CHICAGO (CN) — The Illinois Supreme Court on Thursday issued a ruling that could effectively legalize arrests without warrants.
Instead, the court said, such arrests could be based solely on intradepartmental police alerts.
The majority opinion relied heavily on the U.S. Supreme Court case United States v. Watson, which held that warrantless arrests based on probable cause comply with the Fourth Amendment even if there had been time to obtain a warrant.
In the 1976 ruling, the court explained that “there is nothing in the Court’s prior cases indicating that under the Fourth Amendment a warrant is required to make a valid arrest for a felony.”
In Illinois on Thursday, Justice David Overstreet penned the majority opinion. Chief Justice Mary Theis and Justices Lisa White, Joy Cunningham, Elizabeth Rochford and Mary O’Brien all concurred.

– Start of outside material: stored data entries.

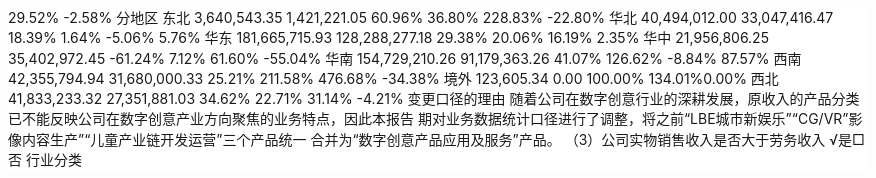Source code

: 29.52%
-2.58%
分地区
东北
3,640,543.35
1,421,221.05
60.96%
36.80%
228.83%
-22.80%
华北
40,494,012.00
33,047,416.47
18.39%
1.64%
-5.06%
5.76%
华东
181,665,715.93
128,288,277.18
29.38%
20.06%
16.19%
2.35%
华中
21,956,806.25
35,402,972.45
-61.24%
7.12%
61.60%
-55.04%
华南
154,729,210.26
91,179,363.26
41.07%
126.62%
-8.84%
87.57%
西南
42,355,794.94
31,680,000.33
25.21%
211.58%
476.68%
-34.38%
境外
123,605.34
0.00
100.00%
134.01%0.00%
西北
41,833,233.32
27,351,881.03
34.62%
22.71%
31.14%
-4.21%
变更口径的理由
随着公司在数字创意行业的深耕发展，原收入的产品分类已不能反映公司在数字创意产业方向聚焦的业务特点，因此本报告
期对业务数据统计口径进行了调整，将之前“LBE城市新娱乐”“CG/VR”影像内容生产”“儿童产业链开发运营”三个产品统一
合并为“数字创意产品应用及服务”产品。
（3）公司实物销售收入是否大于劳务收入
√是□否
行业分类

In the sole dissenting opinion, Justice Scott Neville Jr. argued the Watson decision eviscerated Fourth Amendment protections. He warned the court’s ruling could push communities of color back to the days before crucial civil rights decisions like Dred Scott and Plessy.
Justice advocacy groups, including the state’s chapter of the ACLU, the Chicago Appleseed Center and the Chicago Council of Lawyers, echoed Neville’s sentiments in a joint amicus brief.
Illinois’ high court “doesn’t need to be beholden to bad federal court decisions interpreting the Fourth Amendment,” said Alexandra Block, director of the Criminal Legal Systems and Policing Project at the ACLU of Illinois.
Thursday’s ruling stemmed from a sentencing appeal in a 2013 gang-related shooting in which two people were killed. Defendant Angelo Clark was convicted and initially sentenced to two consecutive terms of 23 years in prison.
Ahead of his trial, Clark filed a motion to quash his arrest, arguing it was made without probable cause or a valid arrest warrant. Clark’s mother, who witnessed the arrest, contradicted police accounts — but the court ultimately denied his motion.
After he was convicted, Clark filed a motion for reconsideration on his sentence. The Cook County Circuit Court reduced the aggregate sentence from 46 years to 32 years. He appealed first to the First District Appellate Court, then to Illinois’ high court.
Clark argued that his arrest was unlawful because the Chicago Police Department issued an investigative alert rather than a warrant. Such alerts go out to patrol officers, telling them detectives have found probable cause.
The investigative alert system, Clark argued, was unconstitutional because it functioned like a warrant without the need for legal requirements like an affidavit.
The system, he said, offered no certainty that officers were making arrests based on trustworthy information. He cited the 2019 Illinois case People v. Bass, which found that although the alerts did not violate the Fourth Amendment, they did violate the Illinois Constitution.
In his majority opinion, Overstreet noted that because Clark didn’t raise that issue in the Cook County Circuit Court, he forfeited it for purposes of review.
And yet justices did opt to review the legal arguments of the case. Justices then opted to vacate that portion of the Bass ruling, noting it had already been rejected by a panel of the First District.
In his lone dissenting opinion, Neville said he could not concur with a majority decision that “legalizes a systemic, racial policy or practice that authorizes the Chicago Police to make warrantless arrests based on race.”
Reviewing 200 alerts from Cook County, he noted that 154 involved Black people. He argued the alerts violate a 2019 consent decree requiring Chicago PD to reform policies, practices and training.
ACLU director Block reiterated Neville’s concerns regarding the federal consent decree. She argued the department had not improved much since the decree was implemented.
“It’s very frustrating because one of the main goals of the consent decree is to reduce racial disparities in CPD’s practices. It’s not happened yet,” Block said. “It doesn’t seem that CPD even really takes that goal seriously and it’s something that the community is immensely frustrated about.”